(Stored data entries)
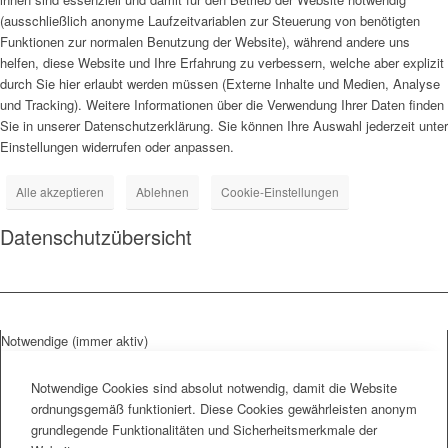
(ausschließlich anonyme Laufzeitvariablen zur Steuerung von benötigten
Funktionen zur normalen Benutzung der Website), während andere uns
helfen, diese Website und Ihre Erfahrung zu verbessern, welche aber explizit
durch Sie hier erlaubt werden müssen (Externe Inhalte und Medien, Analyse
und Tracking). Weitere Informationen über die Verwendung Ihrer Daten finden
Sie in unserer Datenschutzerklärung. Sie können Ihre Auswahl jederzeit unter
Einstellungen widerrufen oder anpassen.
Alle akzeptieren
Ablehnen
Cookie-Einstellungen
Datenschutzübersicht
Notwendige (immer aktiv)
Notwendige Cookies sind absolut notwendig, damit die Website
ordnungsgemäß funktioniert. Diese Cookies gewährleisten anonym
grundlegende Funktionalitäten und Sicherheitsmerkmale der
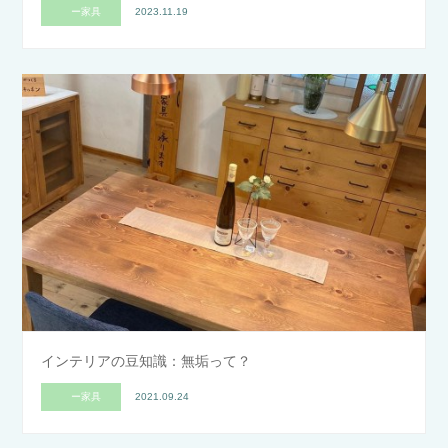
ー家具
2023.11.19
インテリアの豆知識：無垢って？
ー家具
2021.09.24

» ABOUT THIS TASK: Repeat, exactly and in full, all records above, but include no pictures.

» ANSWER SECTION:
(ausschließlich anonyme Laufzeitvariablen zur Steuerung von benötigten
Funktionen zur normalen Benutzung der Website), während andere uns
helfen, diese Website und Ihre Erfahrung zu verbessern, welche aber explizit
durch Sie hier erlaubt werden müssen (Externe Inhalte und Medien, Analyse
und Tracking). Weitere Informationen über die Verwendung Ihrer Daten finden
Sie in unserer Datenschutzerklärung. Sie können Ihre Auswahl jederzeit unter
Einstellungen widerrufen oder anpassen.
Alle akzeptieren
Ablehnen
Cookie-Einstellungen
Datenschutzübersicht
Notwendige (immer aktiv)
Notwendige Cookies sind absolut notwendig, damit die Website
ordnungsgemäß funktioniert. Diese Cookies gewährleisten anonym
grundlegende Funktionalitäten und Sicherheitsmerkmale der
ー家具
2023.11.19
インテリアの豆知識：無垢って？
ー家具
2021.09.24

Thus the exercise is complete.